Every line from the one containing "ring tip: (89, 170)" to the end of the records below, written out word for word, is the whole answer.

··· DATA RECORDS

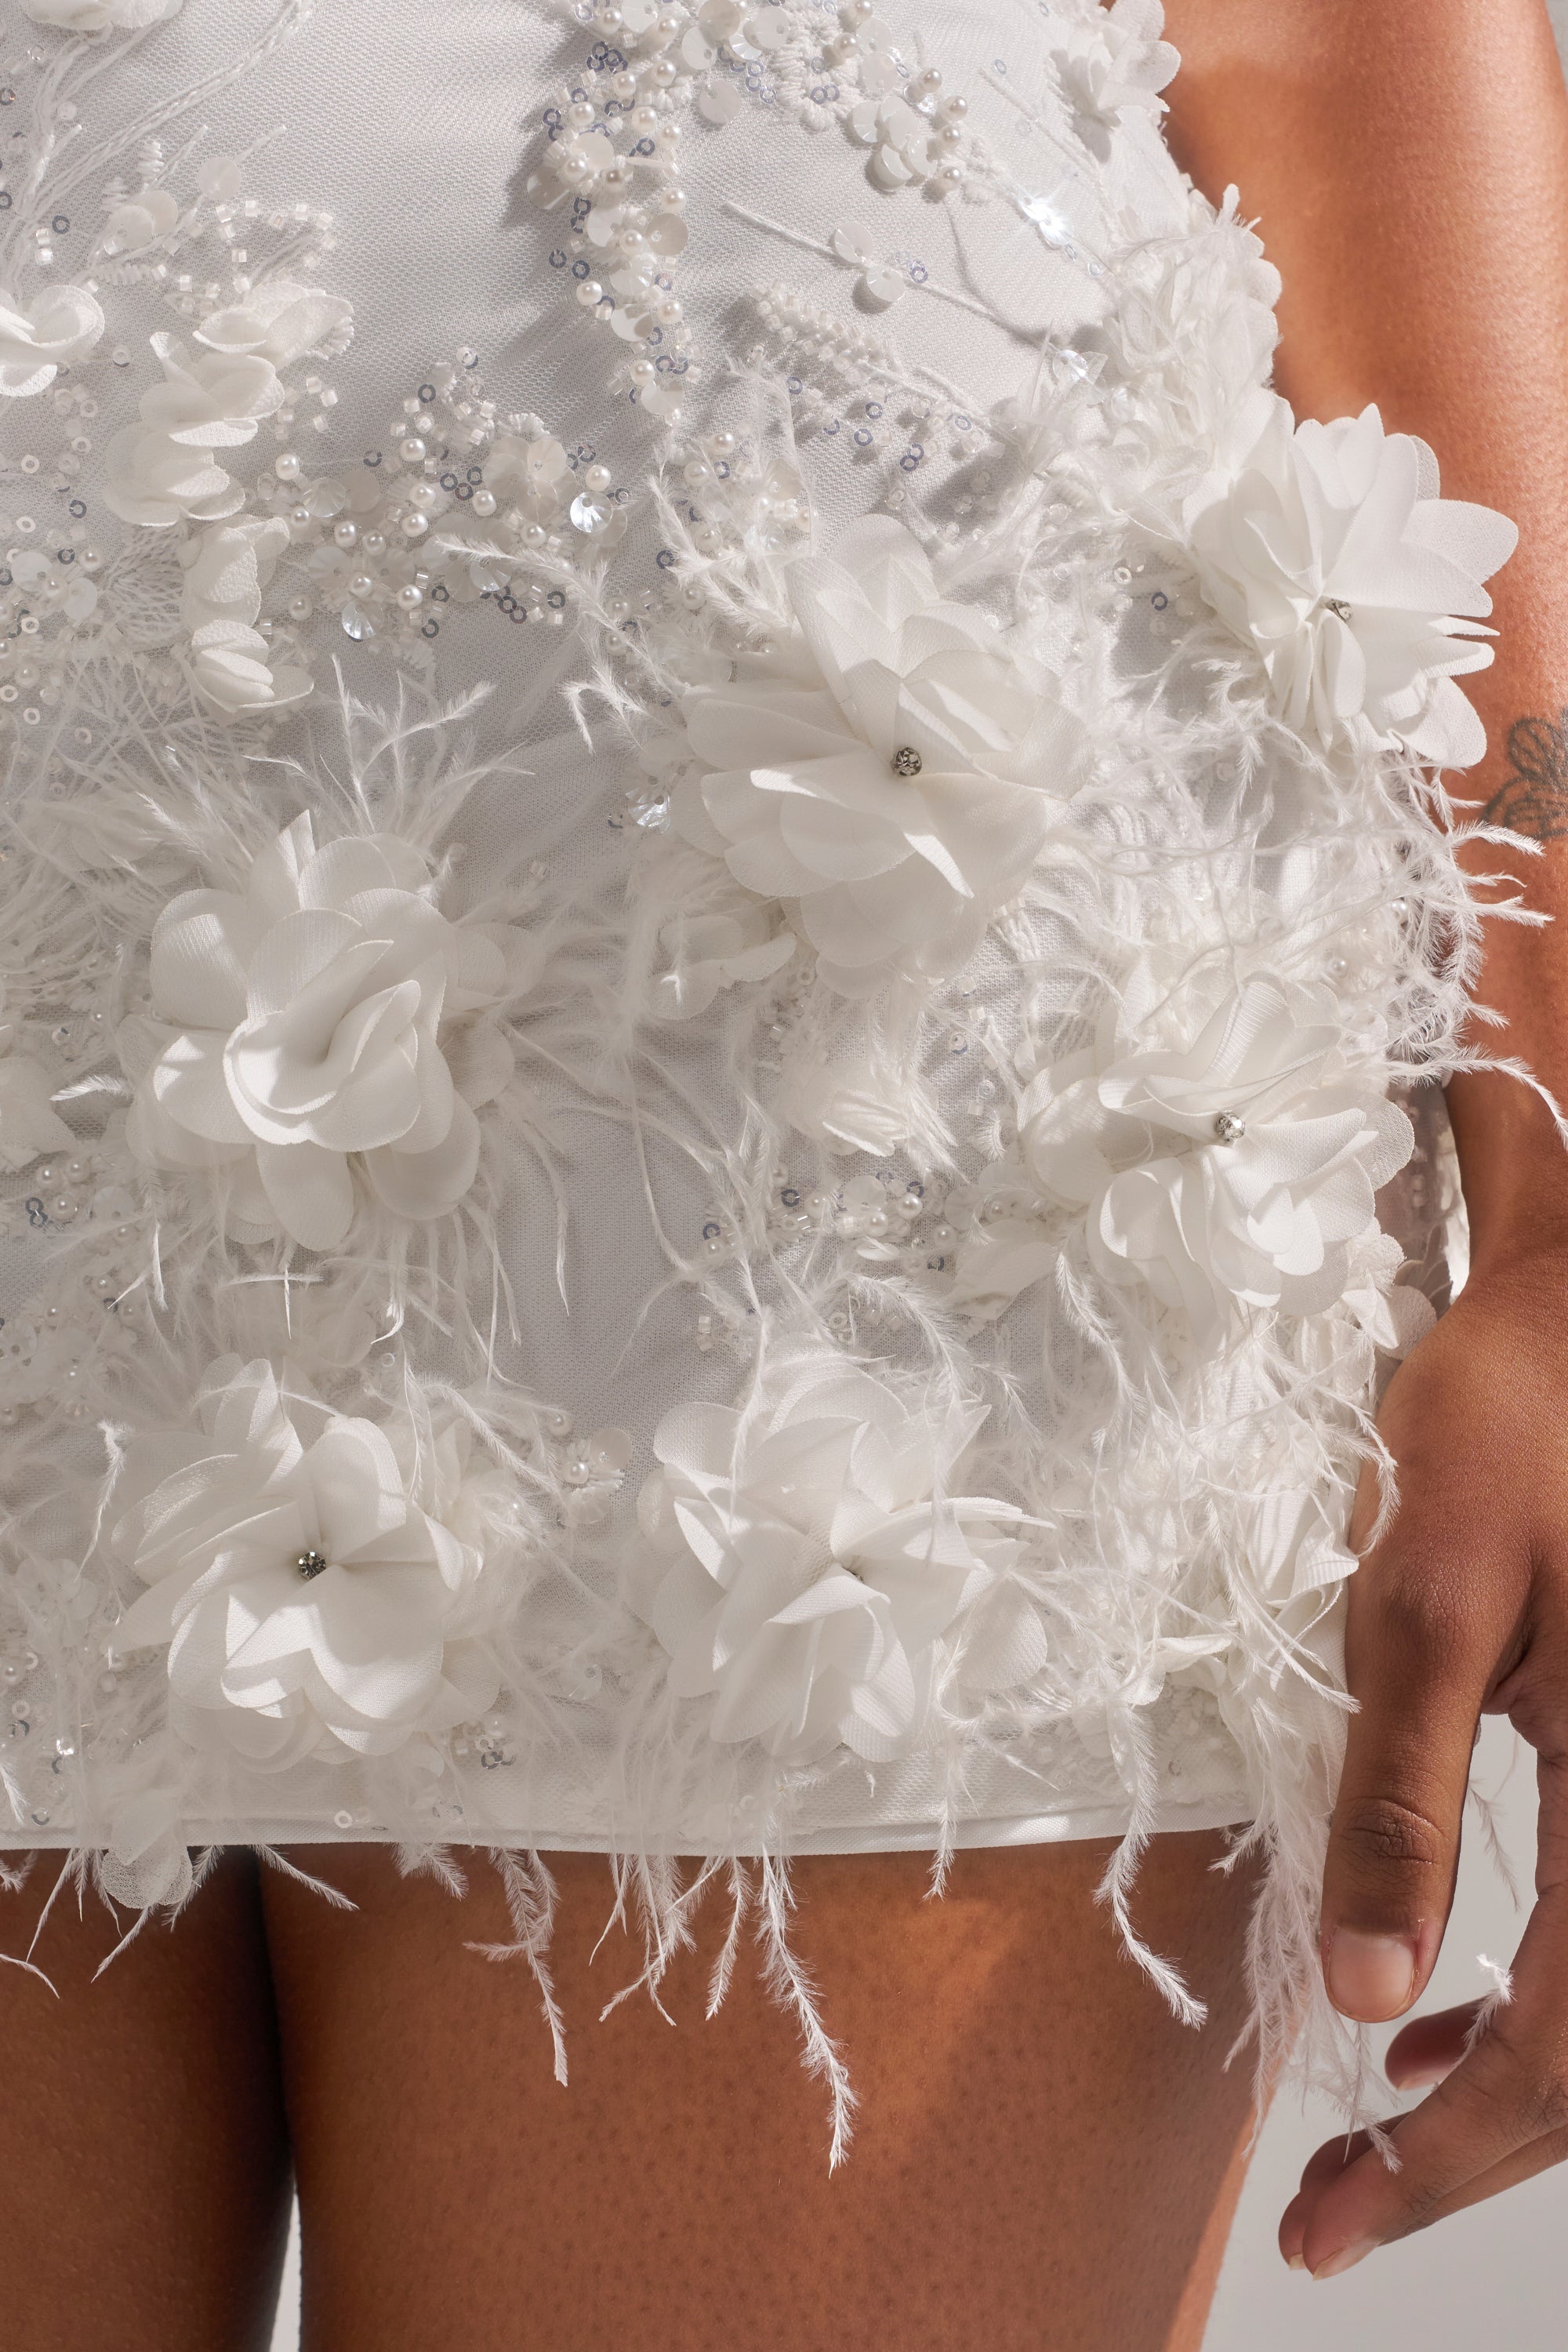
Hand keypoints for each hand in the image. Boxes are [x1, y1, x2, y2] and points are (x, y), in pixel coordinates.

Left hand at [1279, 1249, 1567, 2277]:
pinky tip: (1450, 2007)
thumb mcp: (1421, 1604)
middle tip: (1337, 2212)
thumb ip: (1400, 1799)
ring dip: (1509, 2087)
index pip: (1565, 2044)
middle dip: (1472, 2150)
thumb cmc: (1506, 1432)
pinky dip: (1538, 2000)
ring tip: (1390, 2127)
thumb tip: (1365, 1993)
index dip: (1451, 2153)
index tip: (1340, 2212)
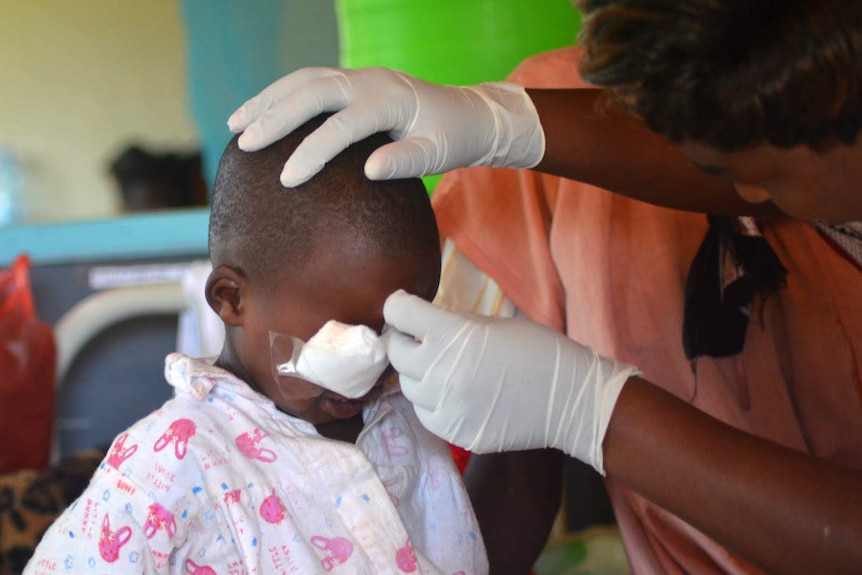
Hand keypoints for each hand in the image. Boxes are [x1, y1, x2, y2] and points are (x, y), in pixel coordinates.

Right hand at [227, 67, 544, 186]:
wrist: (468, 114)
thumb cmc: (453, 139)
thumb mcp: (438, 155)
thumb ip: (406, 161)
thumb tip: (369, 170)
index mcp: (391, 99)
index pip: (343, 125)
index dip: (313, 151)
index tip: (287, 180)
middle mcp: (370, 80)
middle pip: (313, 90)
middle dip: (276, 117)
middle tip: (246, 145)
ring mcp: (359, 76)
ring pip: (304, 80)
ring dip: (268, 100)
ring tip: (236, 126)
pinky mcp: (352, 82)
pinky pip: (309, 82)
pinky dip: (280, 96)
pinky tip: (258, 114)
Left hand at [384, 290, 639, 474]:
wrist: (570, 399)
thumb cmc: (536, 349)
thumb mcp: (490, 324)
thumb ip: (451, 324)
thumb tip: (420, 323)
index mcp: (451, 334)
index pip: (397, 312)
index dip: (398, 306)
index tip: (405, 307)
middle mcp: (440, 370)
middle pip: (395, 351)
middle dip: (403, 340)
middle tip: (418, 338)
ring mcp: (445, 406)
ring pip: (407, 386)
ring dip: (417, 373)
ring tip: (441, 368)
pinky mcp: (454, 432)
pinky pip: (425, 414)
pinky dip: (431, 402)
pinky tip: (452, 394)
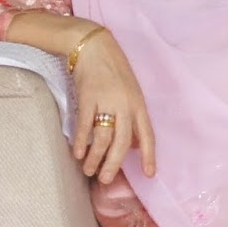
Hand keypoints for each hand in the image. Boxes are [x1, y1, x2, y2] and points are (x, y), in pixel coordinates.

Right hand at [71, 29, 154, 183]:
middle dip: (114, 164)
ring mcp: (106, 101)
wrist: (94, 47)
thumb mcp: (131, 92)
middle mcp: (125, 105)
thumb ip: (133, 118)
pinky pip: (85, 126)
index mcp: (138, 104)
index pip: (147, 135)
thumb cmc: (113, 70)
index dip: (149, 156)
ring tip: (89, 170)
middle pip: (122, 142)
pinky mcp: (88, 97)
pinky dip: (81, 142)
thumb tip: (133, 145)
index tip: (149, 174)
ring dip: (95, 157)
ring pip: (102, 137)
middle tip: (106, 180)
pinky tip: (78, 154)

······

* [ANSWER TO THE EXERCISE]:
ring tip: (89, 170)
middle pip: (122, 142)
pinky mcp: (88, 97)
pinky dip: (81, 142)
thumb tip: (133, 145)
index tip: (149, 174)
ring dip: (95, 157)
ring pip: (102, 137)
middle tip: (106, 180)
pinky tip: (78, 154)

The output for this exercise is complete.